Federal regulations are strict regarding how such products are labeleda measure designed to offer some transparency for consumers. But the use of sourced spirits has caused friction among distillers in Montana, with some asking the state to step in.
"If you're going to do it, you should label it, and you should have to tell people. You shouldn't be able to lie about it," says Carl Bock, owner and operator of Steel Toe Distillery near Potomac, which produces what Bock calls an all-Montana "Prohibition-style whiskey" (read: moonshine). "There should be transparency there. If you're pimping yourself as a Montana product, you should be a Montana product."
Montana law does allow for use of sourced spirits. Ryan Montgomery, co-founder of Missoula's Montgomery Distillery, isn't bothered by the pratice itself. Like most critics, he's concerned about the level of transparency with which those distillers operate.
"Really now, the whole movement behind craft, whether it's craft brewing or craft distilling or craft cheesemaking, is we offer something different than the large corporations can offer," Montgomery says. "When something bills itself as craft and is simply buying something from these large corporations and bottling it, I think it damages the whole brand of craft."

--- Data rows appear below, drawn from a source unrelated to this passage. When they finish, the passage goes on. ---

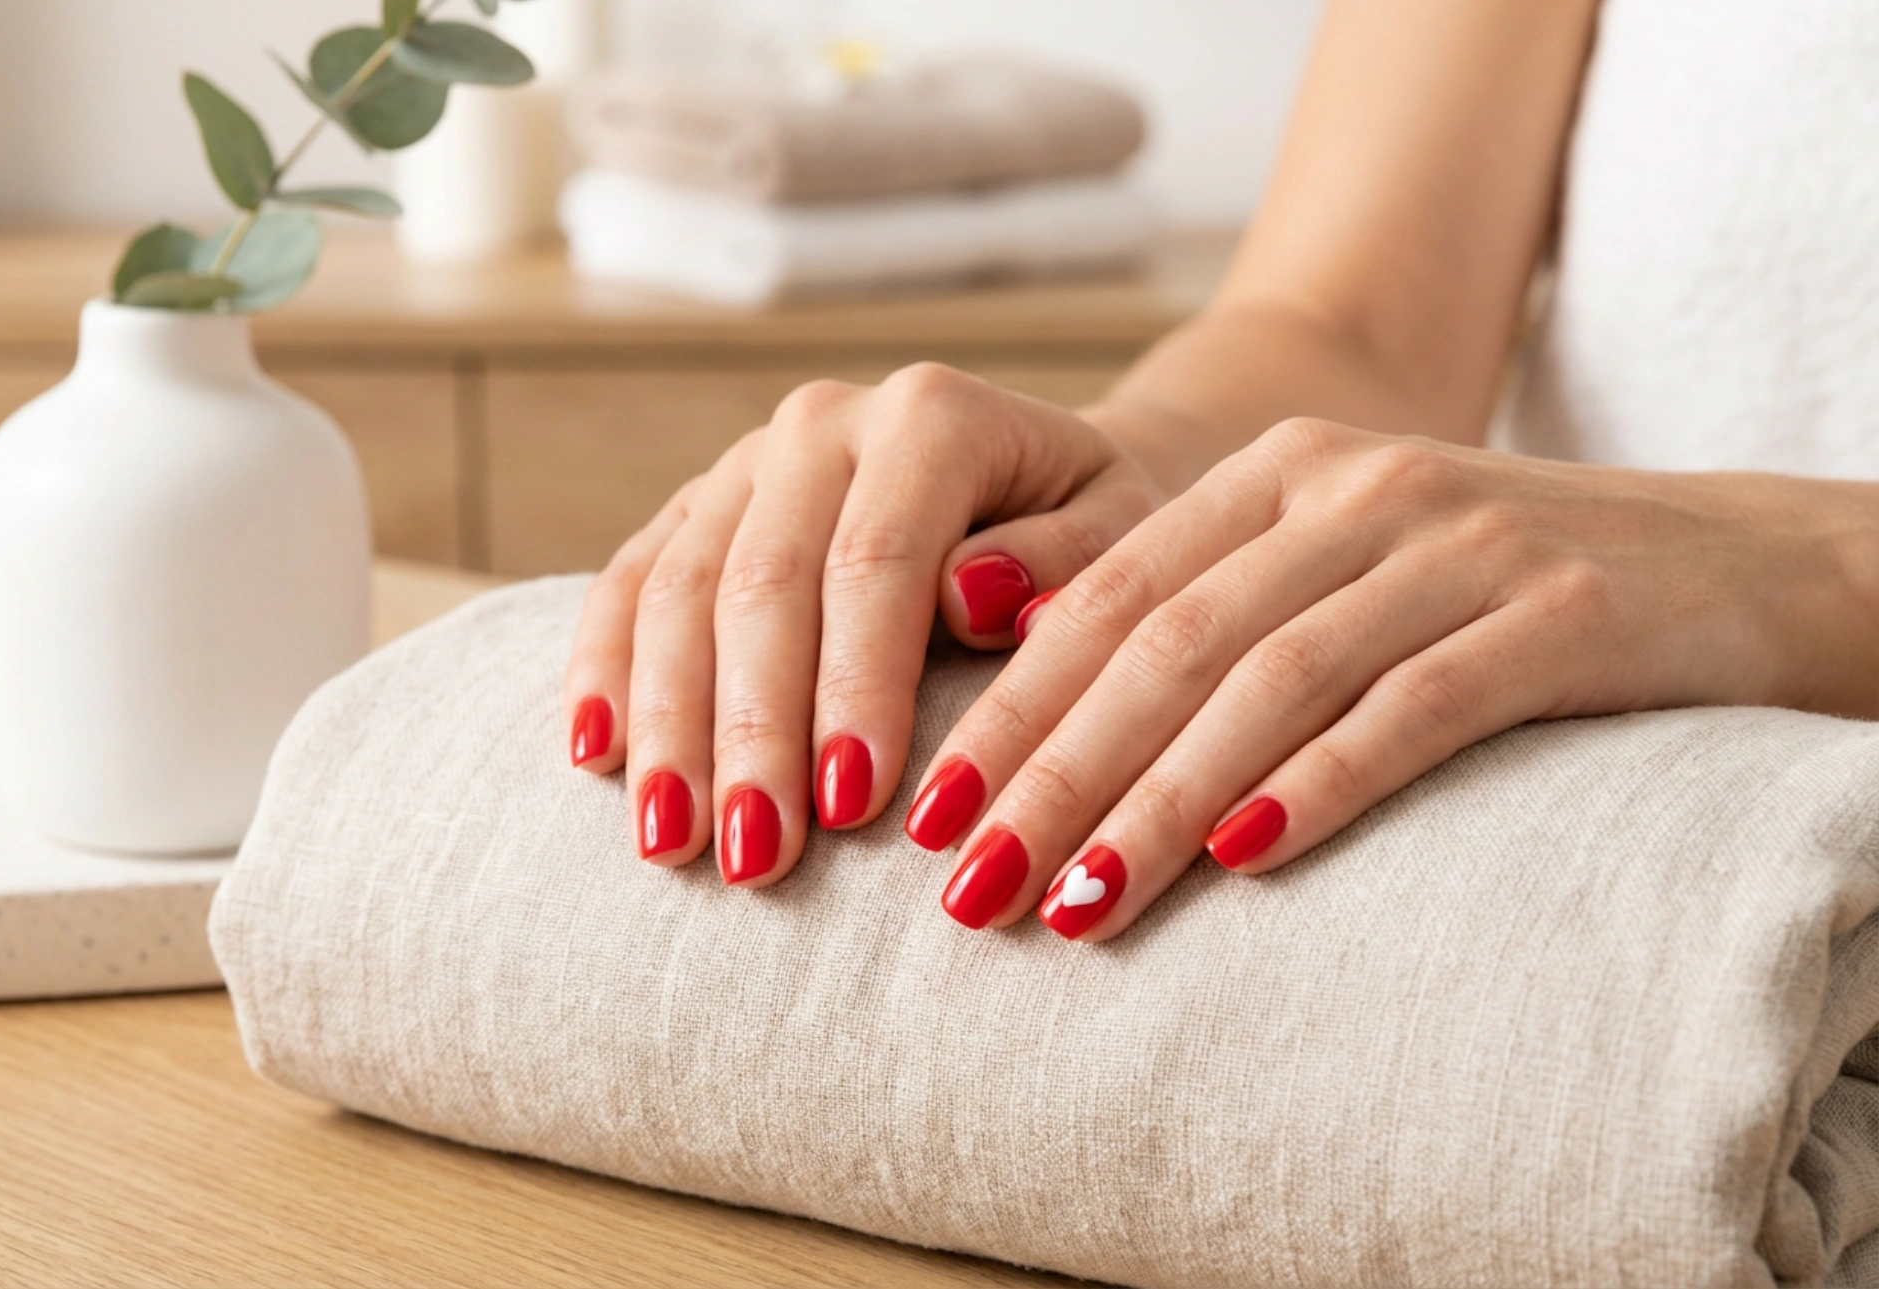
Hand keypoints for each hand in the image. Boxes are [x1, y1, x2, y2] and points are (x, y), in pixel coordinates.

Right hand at [562, 363, 1163, 885]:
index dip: (856, 685)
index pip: (876, 561)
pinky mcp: (697, 506)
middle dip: (752, 732)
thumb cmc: (1096, 530)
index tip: (853, 804)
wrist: (1043, 473)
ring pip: (678, 590)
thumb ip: (1067, 563)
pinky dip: (606, 667)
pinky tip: (598, 757)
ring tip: (670, 845)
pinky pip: (629, 581)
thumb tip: (969, 598)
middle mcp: (823, 424)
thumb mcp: (1128, 537)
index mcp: (931, 418)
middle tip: (754, 861)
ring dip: (669, 724)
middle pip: (762, 584)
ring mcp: (746, 464)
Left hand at [912, 417, 1878, 938]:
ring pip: (1269, 680)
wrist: (1730, 557)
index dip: (1006, 708)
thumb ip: (1206, 601)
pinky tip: (1247, 858)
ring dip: (1158, 802)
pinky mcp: (1560, 613)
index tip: (928, 815)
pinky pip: (1414, 706)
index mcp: (1276, 476)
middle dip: (1052, 774)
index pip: (1107, 599)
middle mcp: (1352, 491)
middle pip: (1165, 644)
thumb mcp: (1338, 565)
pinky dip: (1321, 782)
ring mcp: (1459, 545)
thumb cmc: (1494, 589)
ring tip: (1076, 907)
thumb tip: (1030, 680)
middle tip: (966, 888)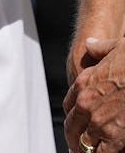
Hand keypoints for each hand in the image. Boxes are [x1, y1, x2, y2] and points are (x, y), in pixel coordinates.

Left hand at [65, 37, 124, 152]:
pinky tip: (109, 152)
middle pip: (73, 130)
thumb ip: (99, 48)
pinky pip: (105, 152)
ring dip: (90, 149)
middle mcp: (87, 105)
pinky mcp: (116, 136)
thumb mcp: (114, 47)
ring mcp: (100, 122)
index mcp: (83, 84)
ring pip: (87, 144)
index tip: (76, 124)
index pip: (69, 107)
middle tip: (77, 147)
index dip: (73, 117)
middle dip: (76, 140)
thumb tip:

Blazer says her company's use of sourced spirits is "as transparent as the day is long. All you have to do is turn the bottle over, ask the question." With the Montana Wild Chokecherry Liqueur, the label reads "produced by" and not "distilled by," in accordance with federal law. Willie's website, however, makes no mention of ingredients from outside Montana.
Blazer likens sourced spirits to one of the base ingredients in a pie.

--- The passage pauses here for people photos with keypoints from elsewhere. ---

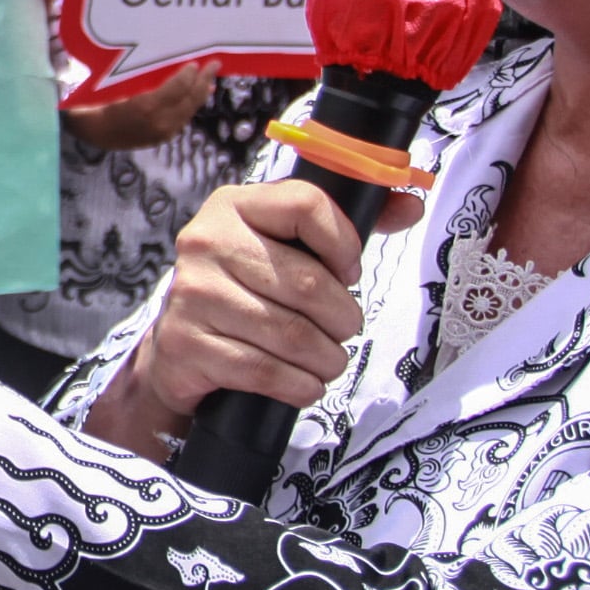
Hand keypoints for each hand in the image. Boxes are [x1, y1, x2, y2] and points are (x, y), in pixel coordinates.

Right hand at [63, 61, 217, 150]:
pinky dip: (192, 106)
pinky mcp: (162, 138)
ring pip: (189, 111)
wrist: (91, 132)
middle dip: (203, 81)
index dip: (189, 74)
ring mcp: (162, 133)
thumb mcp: (117, 84)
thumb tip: (165, 64)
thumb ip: (141, 76)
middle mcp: (159, 122)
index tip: (195, 61)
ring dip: (201, 94)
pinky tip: (196, 97)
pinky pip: (183, 119)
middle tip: (214, 64)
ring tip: (209, 80)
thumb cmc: (99, 102)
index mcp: (146, 106)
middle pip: (189, 99)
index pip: (178, 87)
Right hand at [80, 178, 423, 456]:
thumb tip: (408, 205)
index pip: (304, 205)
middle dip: (342, 317)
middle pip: (306, 281)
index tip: (349, 271)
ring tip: (330, 361)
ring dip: (326, 358)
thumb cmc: (245, 290)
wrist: (180, 346)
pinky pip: (264, 370)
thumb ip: (344, 226)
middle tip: (346, 330)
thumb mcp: (286, 247)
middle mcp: (206, 242)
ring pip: (290, 333)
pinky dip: (299, 385)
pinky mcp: (187, 344)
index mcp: (233, 206)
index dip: (343, 241)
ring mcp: (193, 295)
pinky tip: (306, 383)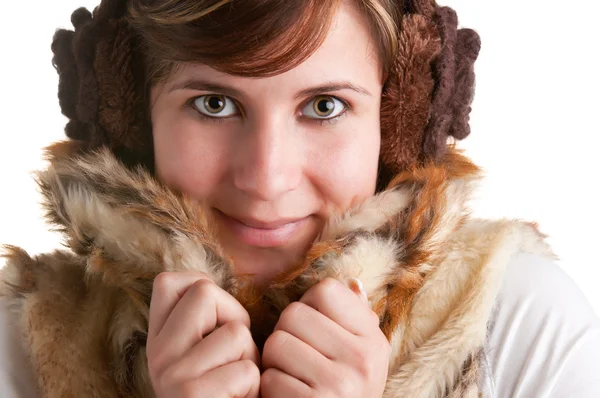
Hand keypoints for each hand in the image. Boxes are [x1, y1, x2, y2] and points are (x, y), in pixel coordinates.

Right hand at [146, 271, 259, 397]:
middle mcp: (157, 355)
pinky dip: (253, 387)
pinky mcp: (192, 395)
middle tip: (231, 355)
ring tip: (235, 382)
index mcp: (159, 340)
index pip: (168, 282)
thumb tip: (208, 286)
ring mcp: (171, 374)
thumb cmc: (227, 392)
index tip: (213, 319)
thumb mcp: (206, 353)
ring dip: (248, 357)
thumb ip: (204, 323)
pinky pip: (246, 370)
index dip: (202, 289)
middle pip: (204, 292)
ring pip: (234, 332)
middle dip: (233, 319)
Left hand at [261, 277, 390, 397]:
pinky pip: (268, 378)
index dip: (308, 307)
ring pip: (276, 343)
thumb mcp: (362, 358)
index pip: (325, 290)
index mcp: (373, 340)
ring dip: (273, 362)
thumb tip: (353, 285)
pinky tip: (288, 397)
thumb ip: (357, 321)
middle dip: (285, 335)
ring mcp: (339, 384)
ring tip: (291, 377)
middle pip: (293, 314)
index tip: (313, 332)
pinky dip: (270, 389)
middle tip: (297, 359)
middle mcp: (362, 359)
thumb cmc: (344, 393)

"I'm a pie-maker," she says, "but I don't make my own butter, and I don't grind my own cinnamon or go find my own vanilla. I purchase those individual ingredients, I put it together and I make it into my own recipe that's mine. Then it's mine. It's my pie, I made it."
Blazer adds that crafting the base spirit, essentially vodka, is the "easiest part" of the distilling process. If people don't believe the end product is truly theirs, she says, "they're wrong."
Willie's isn't the only distillery concerned about the impact of the proposed amendments. Headframe Spirits in Butte would similarly be banned from selling its popular Orphan Girl Bourbon Cream Liqueur in its tasting room. Co-owner John McKee explains that the base cream used in the recipe has alcohol mixed into it at the dairy to make it shelf stable. Since his distillery is not a registered dairy, he would be unable to produce that cream himself. McKee and Blazer both see the new regulations as indicative of a broader lack of understanding about how complex the liquor world really is, particularly among state regulators.
"It unfortunately doesn't call into account how distilled spirits are actually made," McKee says. "It calls into account how one classification is made, but not how all distilled spirits are made."
Despite the differences of opinion among Montana's distillers, McKee believes it's time for those in the industry to band together. Everyone can agree that rules need to evolve as craft distilling grows, he says, but there are bigger concerns out therenamely, the fact that the proposed regulations appear to favor the Montana Tavern Association, which has taken significant issue with microbrewery and microdistillery tasting rooms over the years.
"A rising tide lifts all ships," McKee says. "All of us together expressing our opinions and coming to a plan together is ultimately going to be the best plan."